■ **PROBLEM DETAILS**: Copy out each line in the listing below where the word "down" appears.

■ **EXTRACTED DATA**:
******

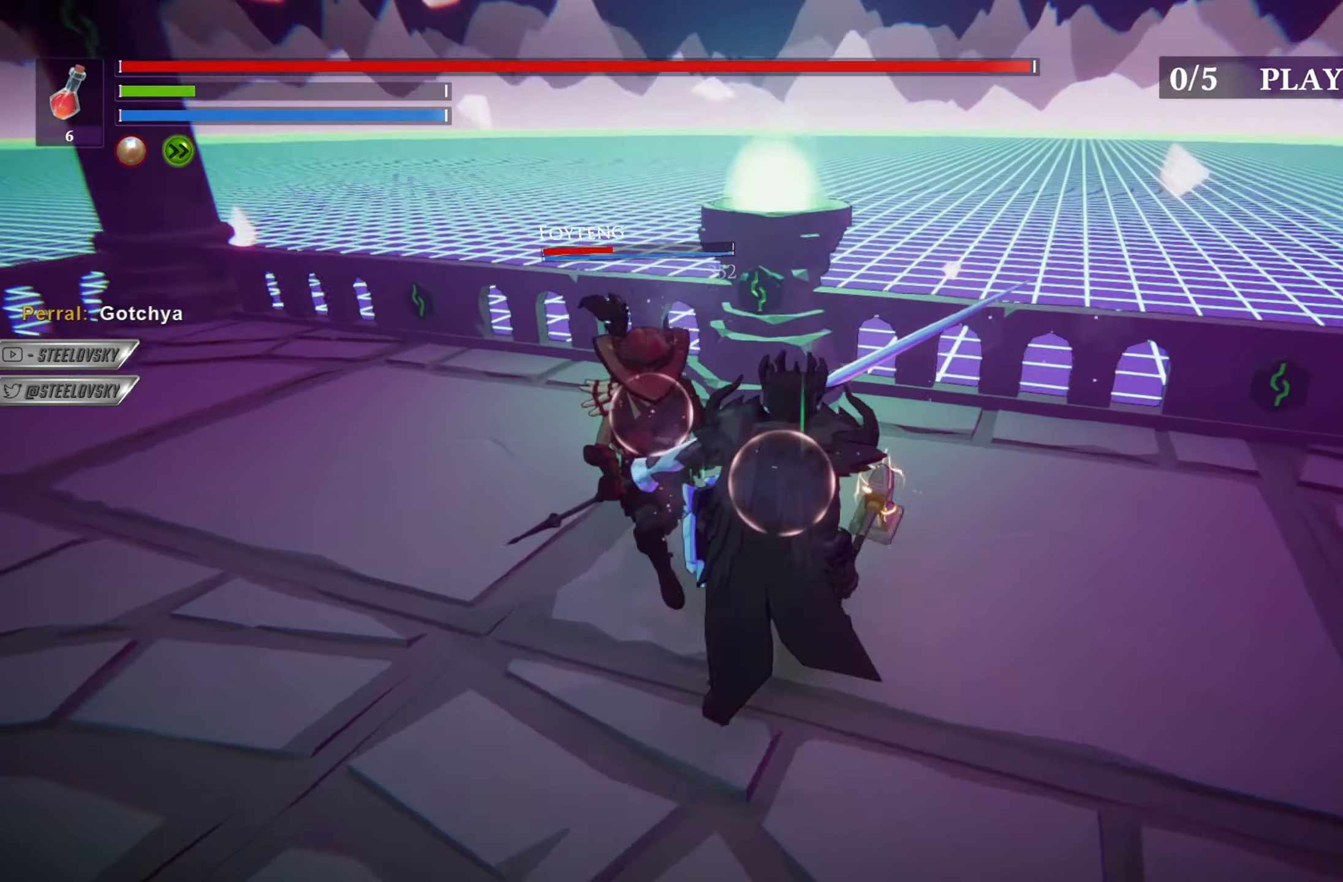
{"buttons": [], "left_stick": "up-left", "right_stick": "center", "events": [[17, "R1", "up"], [134, "left_stick", "up-left"]]}
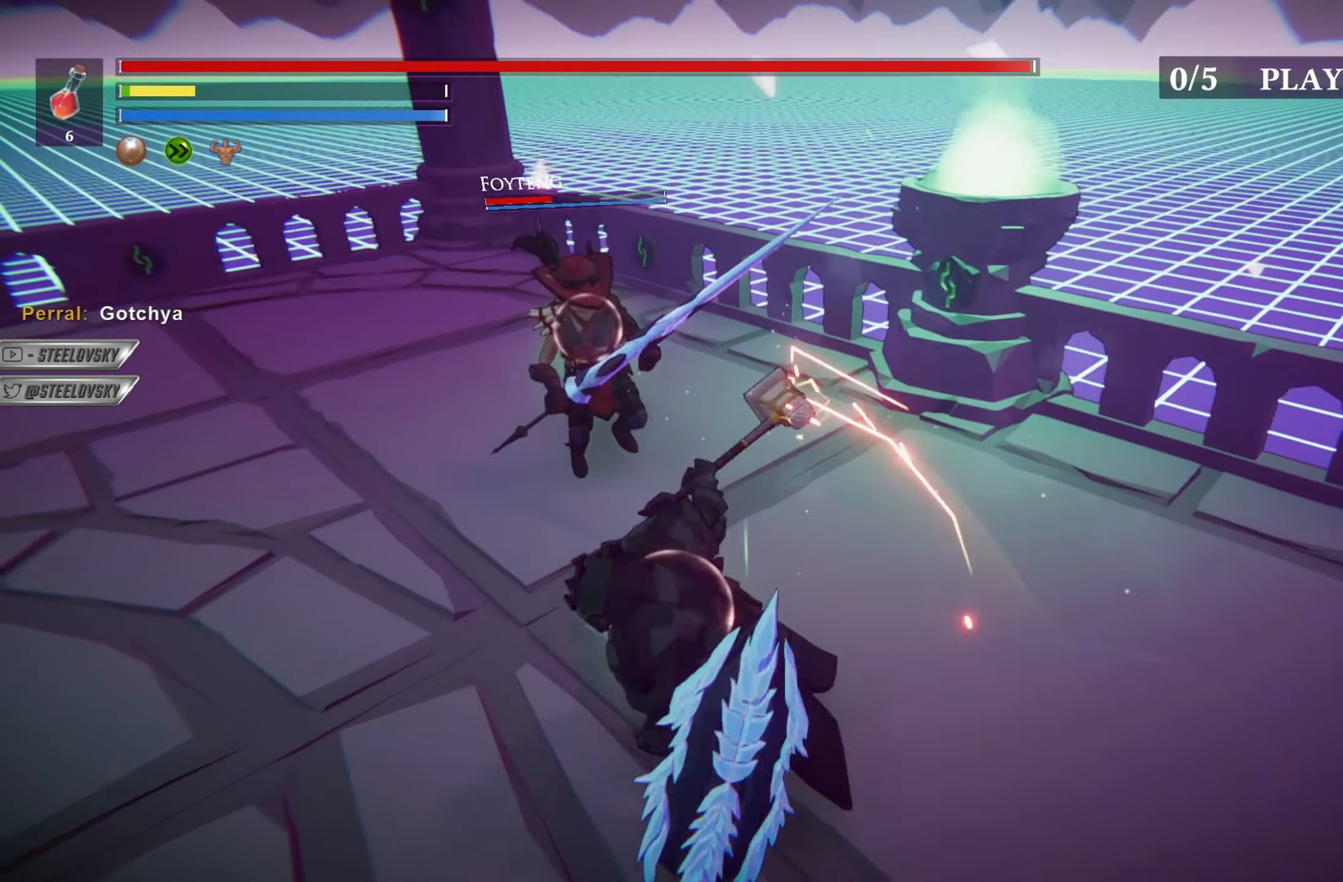
{"buttons": [], "left_stick": "down", "right_stick": "center", "events": [[100, "R3", "down"], [183, "left_stick", "up-right"], [233, "R3", "up"], [350, "left_stick", "down-right"], [450, "left_stick", "down"]]}
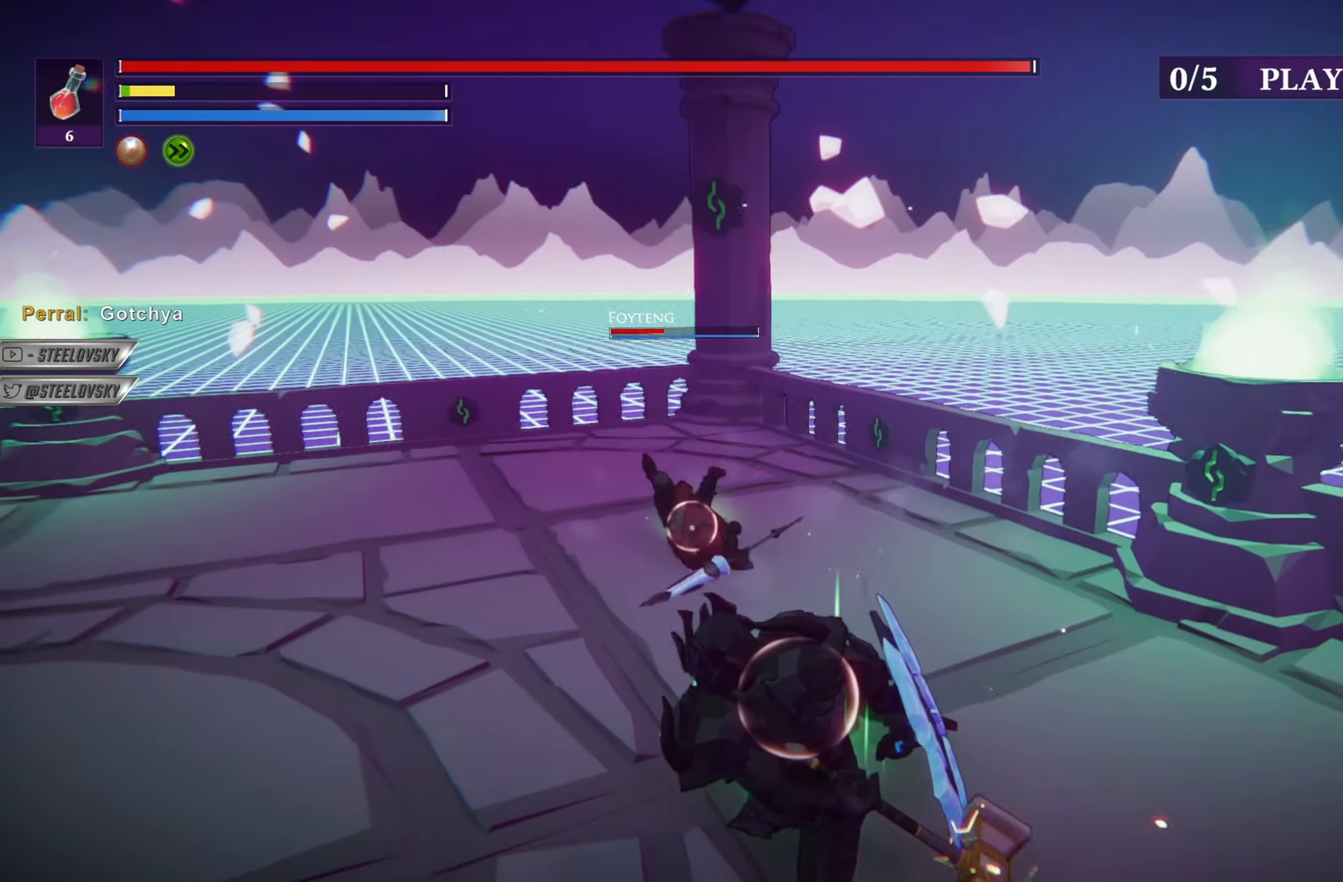
{"buttons": [], "left_stick": "left", "right_stick": "center", "events": [[34, "L1", "down"], [134, "left_stick", "left"], [150, "L1", "up"], [384, "R3", "down"], [501, "R3", "up"]]}
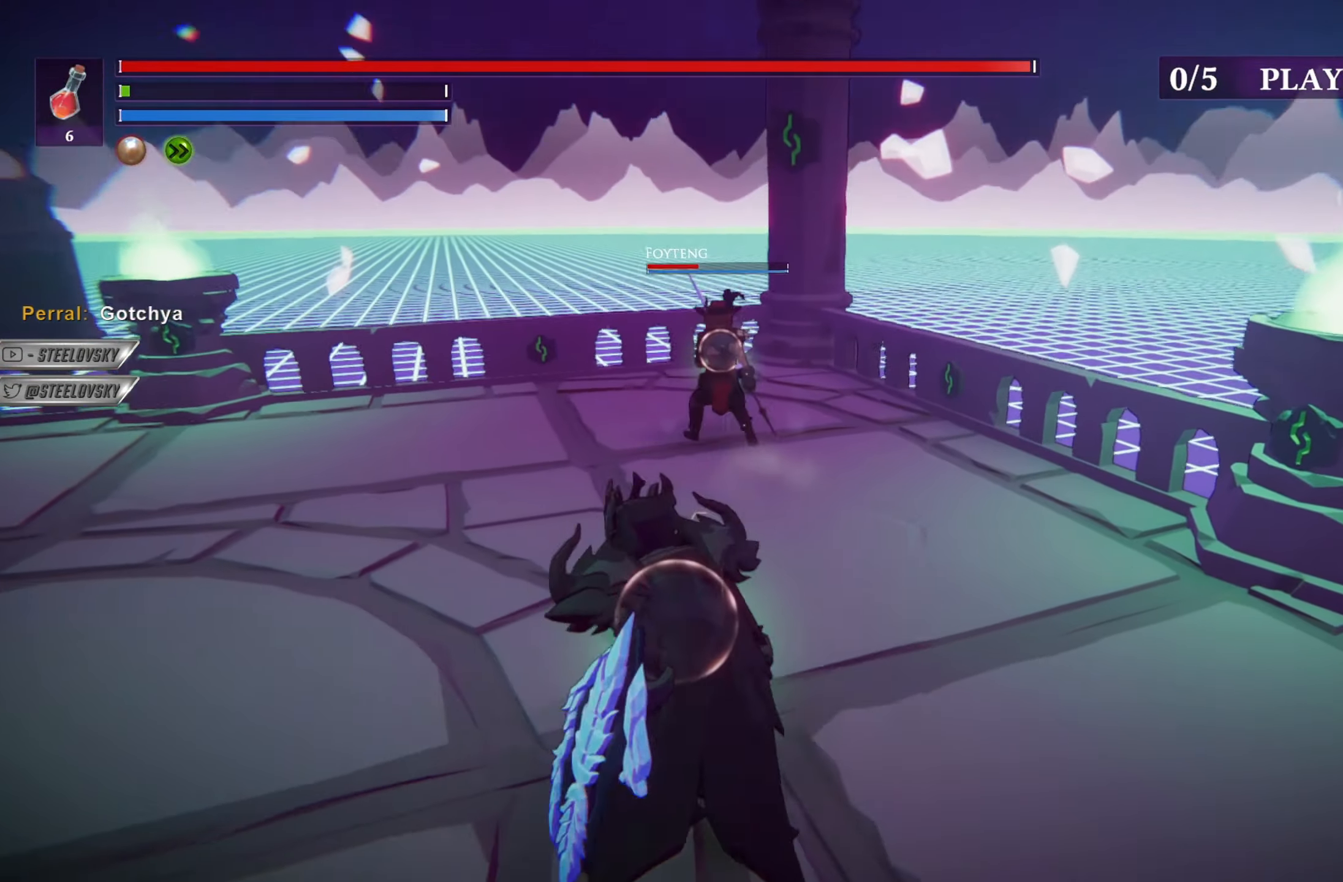
{"buttons": [], "left_stick": "up", "right_stick": "center", "events": [[450, "left_stick", "up"]]}
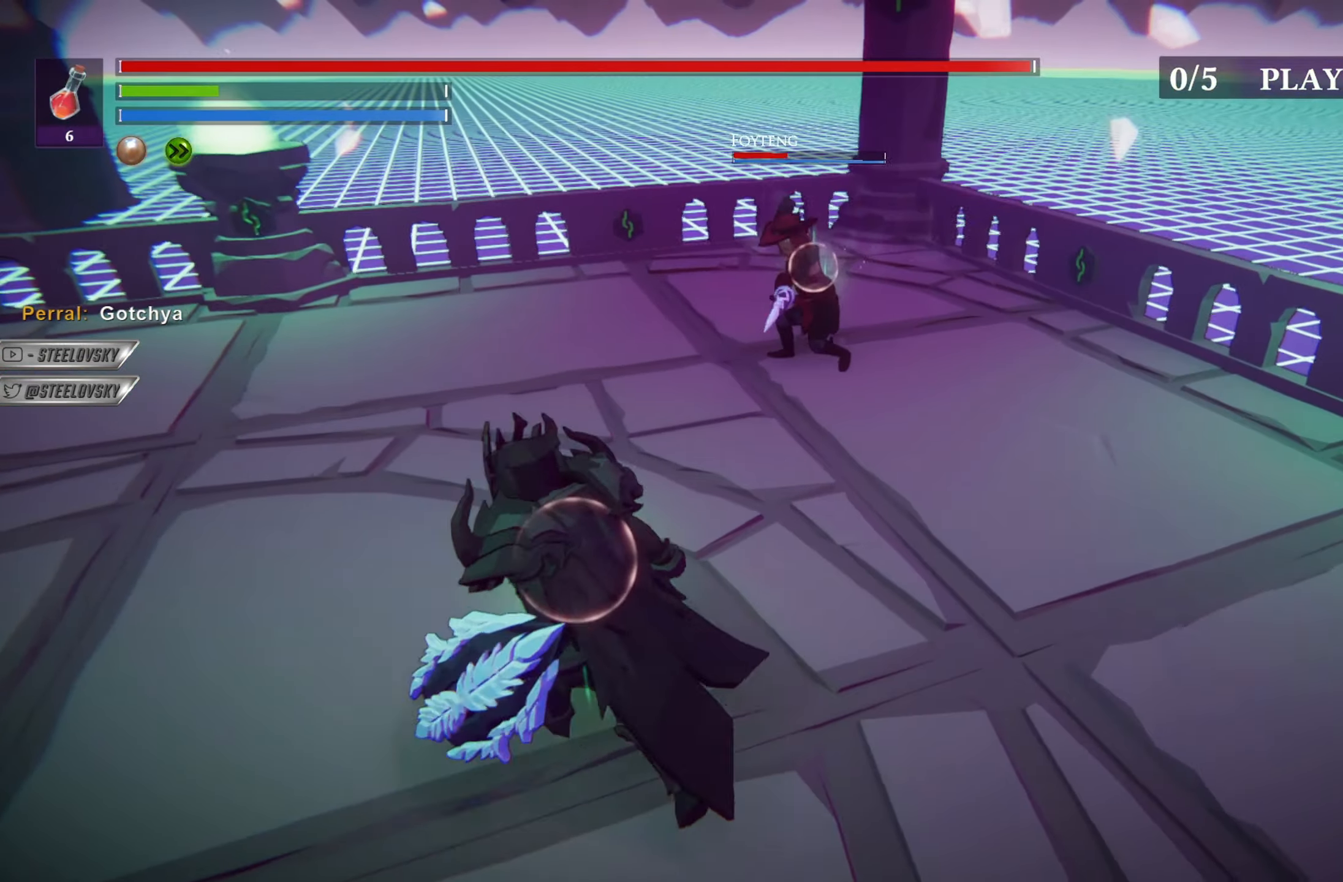
{"buttons": ["L1"], "left_stick": "center", "right_stick": "center", "events": [[150, "R3", "down"], [250, "R3", "up"], [283, "left_stick", "center"], [500, "L1", "down"]]}
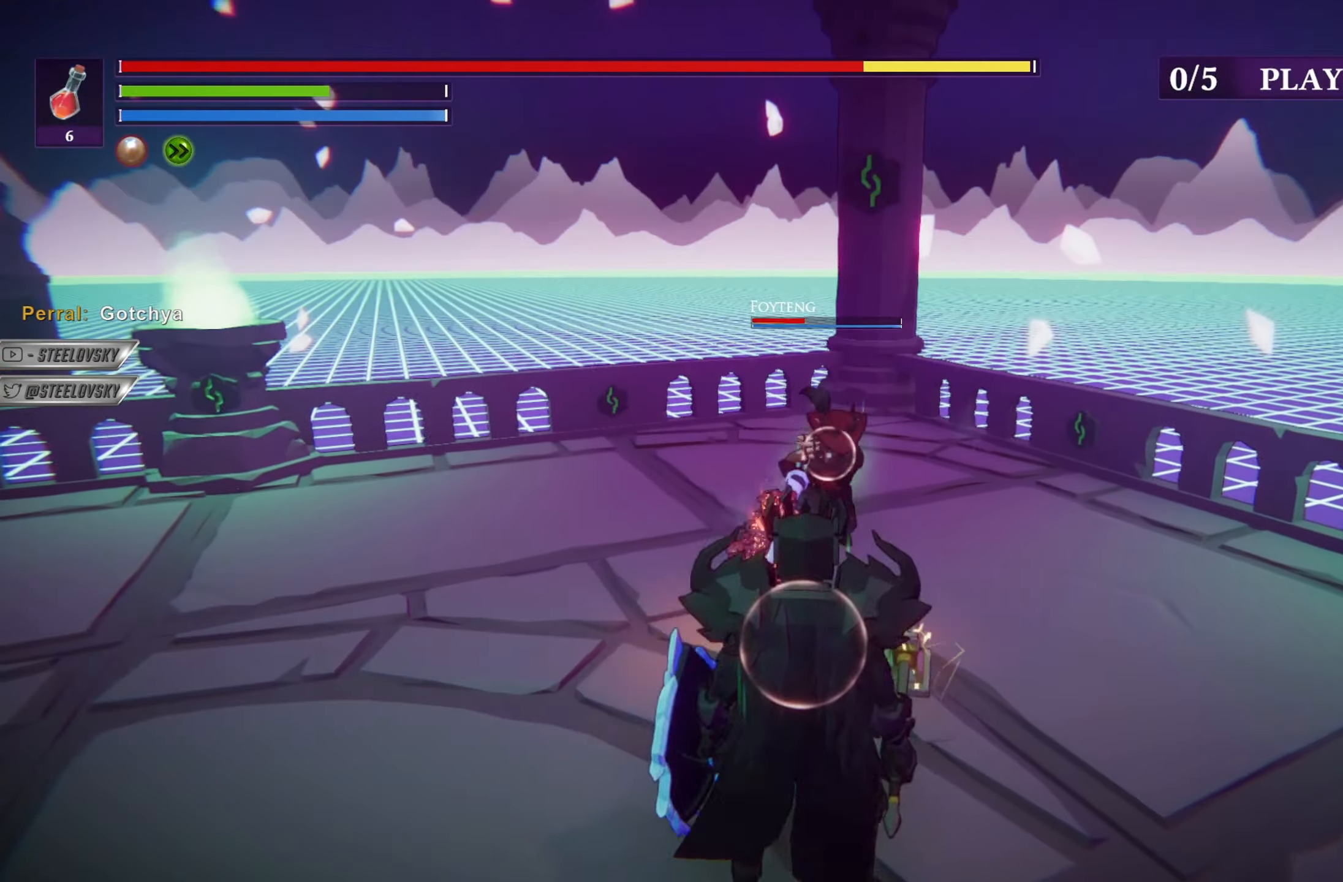
{"buttons": [], "left_stick": "center", "right_stick": "center", "events": [[384, "L1", "up"]]}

******

■ **PROBLEM SOLUTION**:
{"buttons": [], "left_stick": "down", "right_stick": "center", "events": [[100, "R3", "down"], [183, "left_stick", "up-right"], [233, "R3", "up"], [350, "left_stick", "down-right"], [450, "left_stick", "down"]]}
{"buttons": [], "left_stick": "left", "right_stick": "center", "events": [[34, "L1", "down"], [134, "left_stick", "left"], [150, "L1", "up"], [384, "R3", "down"], [501, "R3", "up"]]}
{"buttons": ["L1"], "left_stick": "center", "right_stick": "center", "events": [[150, "R3", "down"], [250, "R3", "up"], [283, "left_stick", "center"], [500, "L1", "down"]]}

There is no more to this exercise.